(Records provided Opens)
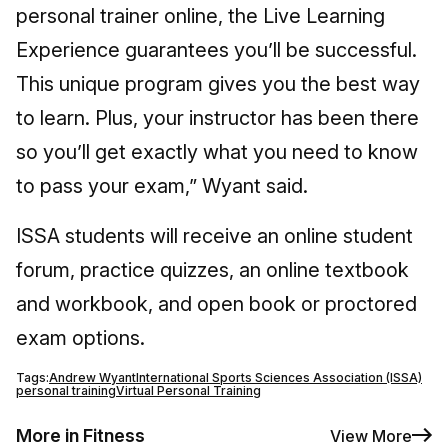
personal trainer online, the Live Learning
Experience guarantees you’ll be successful.
This unique program gives you the best way
to learn. Plus, your instructor has been there
so you’ll get exactly what you need to know
to pass your exam,” Wyant said.
ISSA students will receive an online student
forum, practice quizzes, an online textbook
and workbook, and open book or proctored
exam options.
Tags:
Andrew Wyant
International Sports Sciences Association (ISSA)
personal training
Virtual Personal Training
More in Fitness
View More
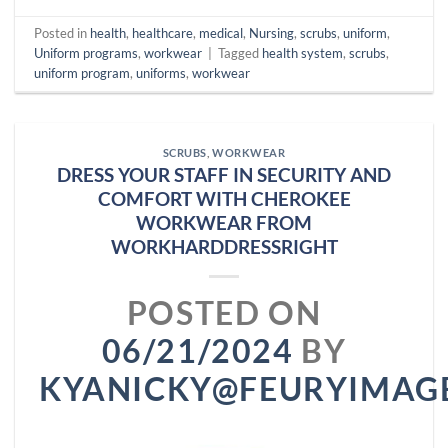
Posted in
health
,
healthcare
,
medical
,
Nursing
,
scrubs
,
uniform
,
Uniform programs
,
workwear
|
Tagged
health system
,
scrubs
,
uniform program
,
uniforms
,
workwear
SCRUBS
,
WORKWEAR
DRESS YOUR STAFF IN SECURITY AND
COMFORT WITH CHEROKEE
WORKWEAR FROM
WORKHARDDRESSRIGHT
POSTED ON
06/21/2024
BY
KYANICKY@FEURYIMAG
(Records provided Closes)
With the images removed, write out all of the material above exactly.

personal trainer online, the Live Learning
Experience guarantees you’ll be successful.
This unique program gives you the best way
to learn. Plus, your instructor has been there
so you’ll get exactly what you need to know
to pass your exam,” Wyant said.
ISSA students will receive an online student
forum, practice quizzes, an online textbook
and workbook, and open book or proctored
exam options.
Tags:
Andrew Wyant
International Sports Sciences Association (ISSA)
personal training
Virtual Personal Training
More in Fitness
View More
Posted in
health
,
healthcare
,
medical
,
Nursing
,
scrubs
,
uniform
,
Uniform programs
,
workwear
|
Tagged
health system
,
scrubs
,
uniform program
,
uniforms
,
workwear
SCRUBS
,
WORKWEAR
DRESS YOUR STAFF IN SECURITY AND
COMFORT WITH CHEROKEE
WORKWEAR FROM
WORKHARDDRESSRIGHT
POSTED ON
06/21/2024
BY
KYANICKY@FEURYIMAG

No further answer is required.